Sie sitzen gerade im Restaurant und eine ältere Dame kommt auf Sie zu, nimmt Ihnen das Fleisch vom Teller, bedankt sich höflich und geht damit weg. Nebenan unüberhörbare Kommentare zu jedem der hineinkommt. Eine gegenüber sitzende Dame isst mit ihren Fingern. Die Polizei wird gerufen, weil ein Mann aggressiv erscheint. Geschichten aus einem Roman? Nein, Alltag. Ein Alltag, an den wir uns vielleicht gewöhnen werden.
Die SPD Schleswig und die AG60+ haben in einer gemeinsamen Veranstaltung unter der Moderation von Landtagsabgeordneten Birte Pauls, Senioren – und Pflegepolitische Sprecherin der SPD, das Thema Demenz in einer gut besuchten Veranstaltung bei der AWO diskutiert.
Immer mehr Menschen werden immer älter, das ist gut so. Aber die Chance an einer Demenz zu erkranken, steigt mit zunehmendem Lebensalter. Ist das Risiko an Demenz zu erkranken im Alter von 65 Jahren noch sehr gering , ist bei den über 90 jährigen mittlerweile bereits jeder 3. an Demenz erkrankt. Und zwar unabhängig von ehemaliger geistiger Leistungsfähigkeit. Angefangen von eingeschränkten Alltagskompetenzen bis hin zum körperlichen Verfall bestimmen verschiedene Phasen den Verlauf der Erkrankung. Medikamente, die z.Zt auf dem Markt sind, können die Erkrankung etwas verlangsamen, aber noch nicht heilen. Deshalb ist eine frühe Erkennung der Erkrankung von immenser Bedeutung. Es gibt deutliche Symptome und klare Krankheitsbilder. Und man sollte sich nicht scheuen rechtzeitig zum Arzt zu gehen und auf gründliche Diagnostik zu pochen.
Die Inhalte und Schwierigkeiten sowie die Möglichkeiten stellte der Geschäftsführer des Kompetenzzentrums Demenz in Norderstedt, Diplom-Sozialpädagoge Swen Staack, da.
Das Kompetenzzentrum berät Einrichtungen, Behörden, Polizei, Geschäfte usw. im Umgang mit Menschen, die an Demenz erkrankt sind. Beim Kompetenzzentrum Demenz laufen die Fäden zusammen, wenn es um die Sammlung von Informationen, Behandlungsmöglichkeiten, Wohnformen und vor allem um Vernetzung zum Thema Demenz im Land Schleswig Holstein geht.
Toleranz ist das Schlüsselwort, so Swen Staack. Menschen mit Demenz verlieren das Gefühl dafür, was richtig und falsch, was angemessen ist oder was eher nicht. Das was für Außenstehende befremdlich wirken kann, fühlt sich für den Betroffenen vielleicht gerade sehr gut an. Nur wenn wir lernen mit solchen Situationen umzugehen wird es für alle leichter.
Unterstützung brauchen aber auch die Angehörigen, denn noch immer ist die Familie der größte Pflegedienst und viele fühlen sich überfordert und alleingelassen. Das zeigte auch die anschließende lebendige Diskussion.

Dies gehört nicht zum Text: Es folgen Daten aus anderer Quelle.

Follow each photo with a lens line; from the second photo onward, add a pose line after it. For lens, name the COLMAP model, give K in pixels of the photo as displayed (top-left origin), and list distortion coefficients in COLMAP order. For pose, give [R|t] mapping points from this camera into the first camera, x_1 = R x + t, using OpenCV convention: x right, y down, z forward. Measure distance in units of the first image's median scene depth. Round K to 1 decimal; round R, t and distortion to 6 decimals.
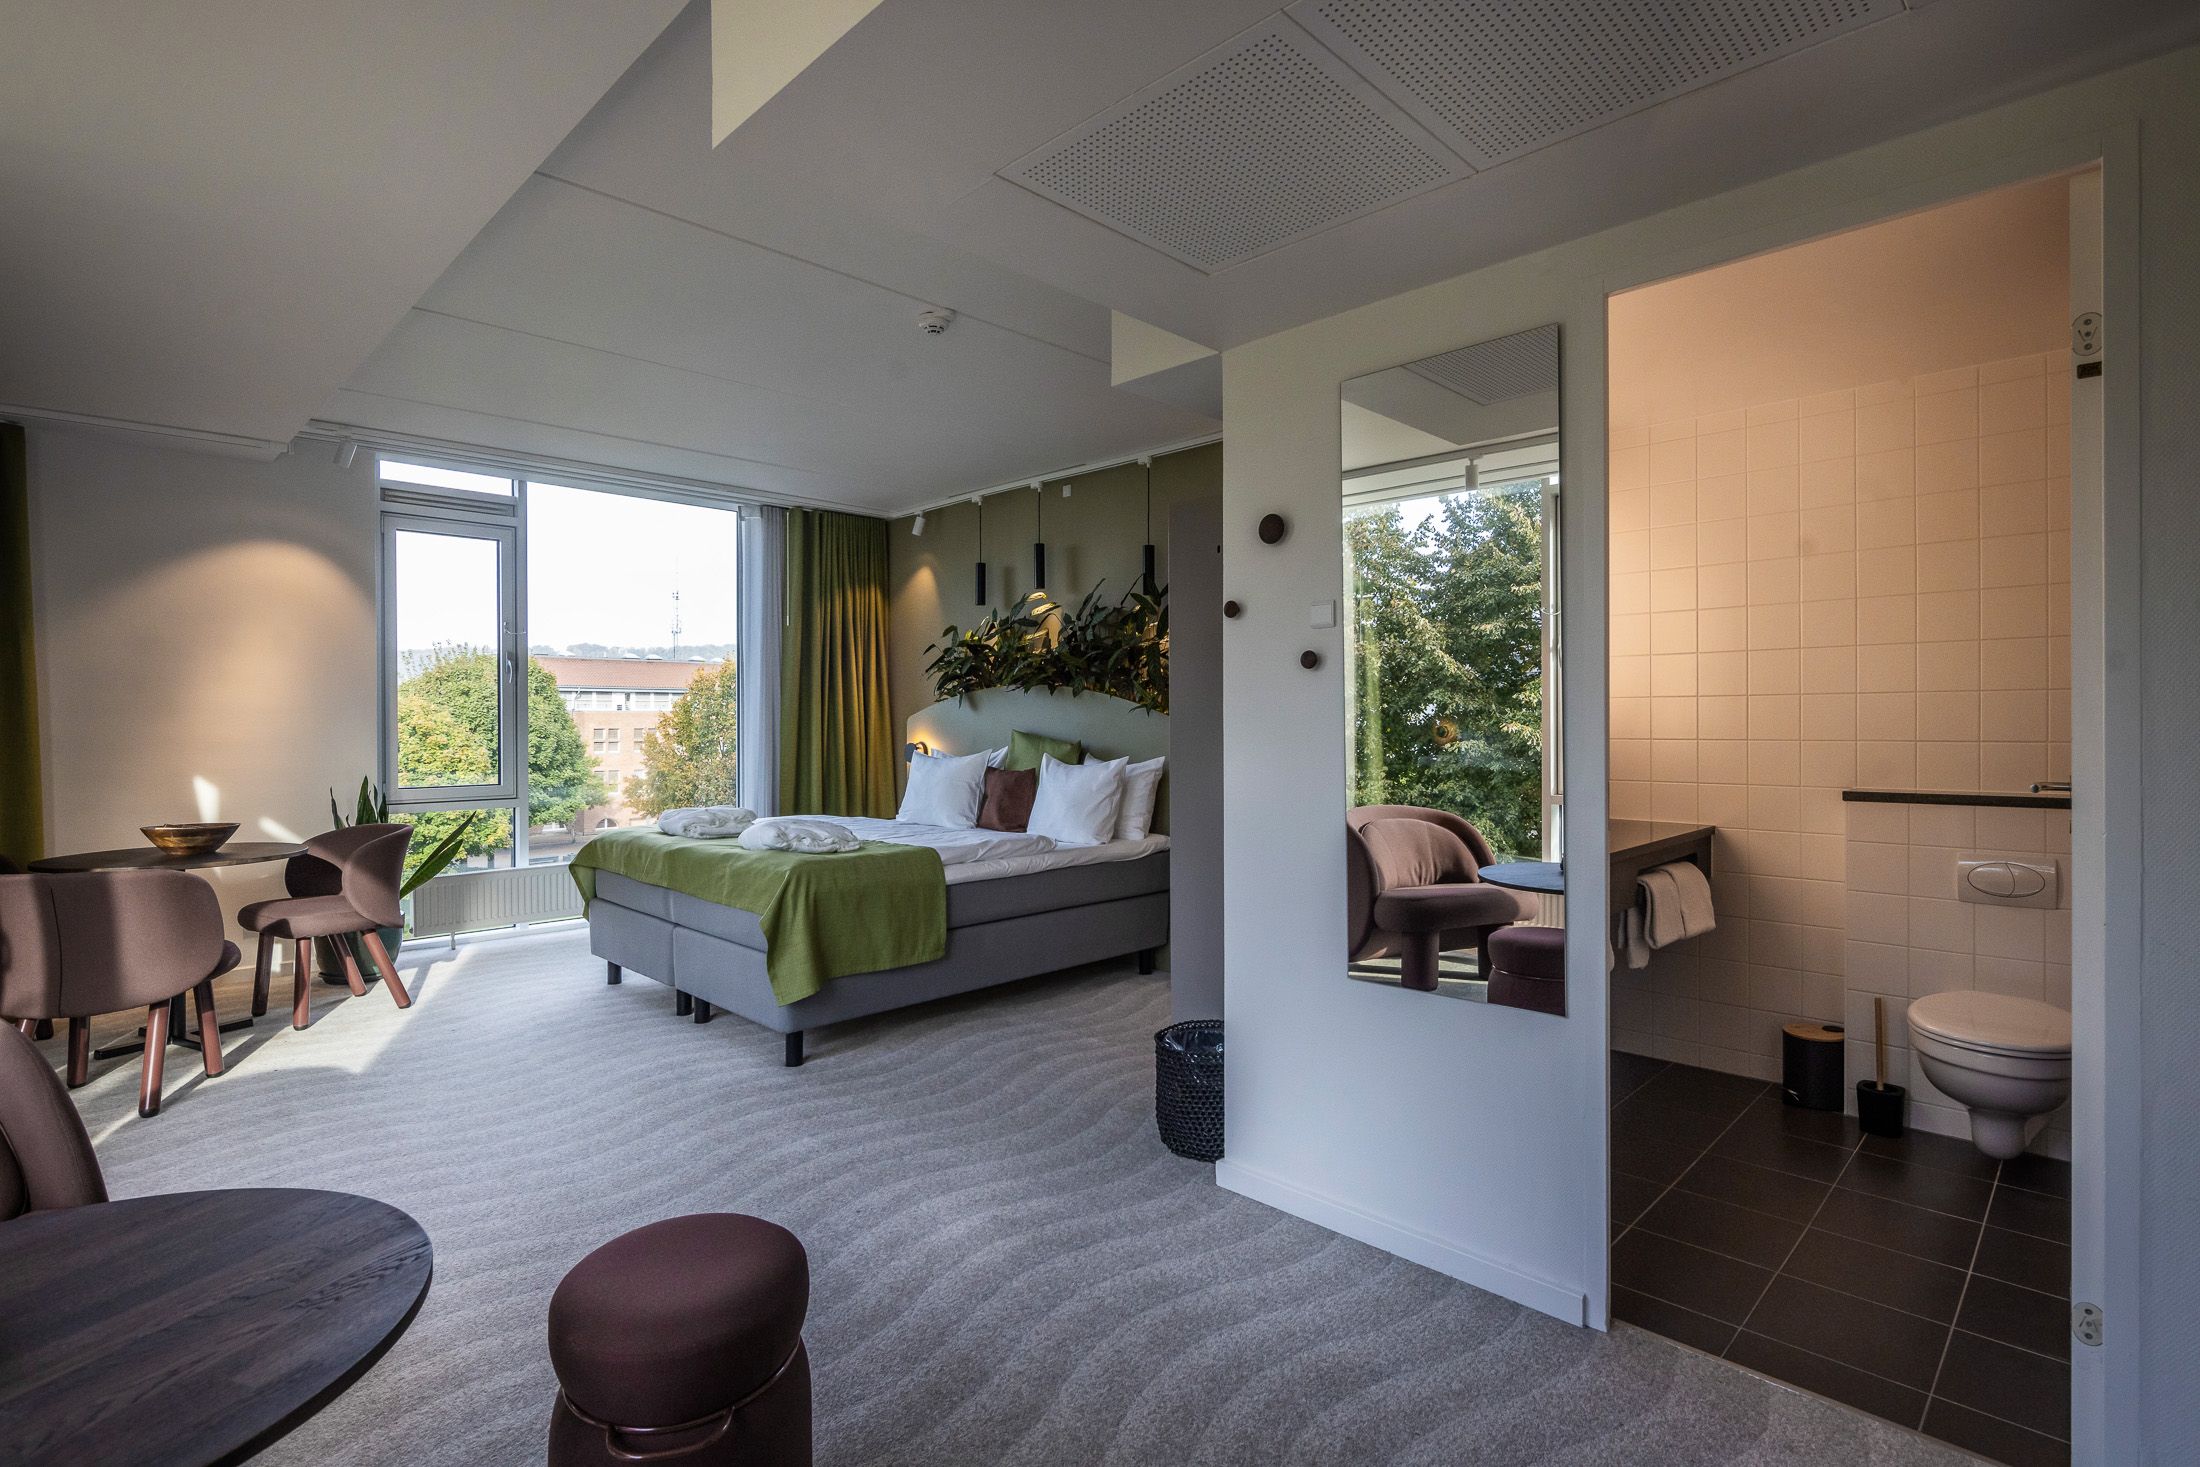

Die Summe von 2400 im Jahr, die ein Demenzerkrankter max. ausschließlich für die Betreuung beziehen kann, reicht für die Entlastung von Angehörigen nur in kurzen Phasen. Auch das Pflegepersonal in Einrichtungen und Krankenhäusern muss sich zunehmend auf Demenzerkrankungen einstellen, eine Pflege die einen hohen Zeitaufwand bedeutet.
Deshalb fordert die SPD auch eine Änderung des Pflegebedürftigkeitsbegriffes, der eine individuellere Versorgung der pflege und hilfebedürftigen Menschen gestatten würde sagte Birte Pauls. Aber auch auf die Kommunen kommt eine besondere Verantwortung zu. Es ist gut und richtig zu fragen ob, wir eine kinderfreundliche Kommune sind. Aber wir sollten uns auch die Frage stellen: Sind wir auch eine seniorenfreundliche Kommune? Gerade für ältere Menschen und besonders für dementiell erkrankten Menschen ist eine räumliche Veränderung eine starke Herausforderung. Auch deshalb gehören die älteren Menschen in die Mitte unserer Gesellschaft und mitten in die Kommunen, eben dort wo sie das Leben und die Menschen kennen. Sprachliche und kulturelle Identität spielen dabei eine besondere Rolle. Es gibt bereits viele tolle neue Wohnformen, die den Ansprüchen von dementiell Erkrankten gerecht werden. Das ist ausbaufähig! Die jetzige Landesregierung wird einen, schon seit langem geforderten Demenzplan für Schleswig Holstein umsetzen.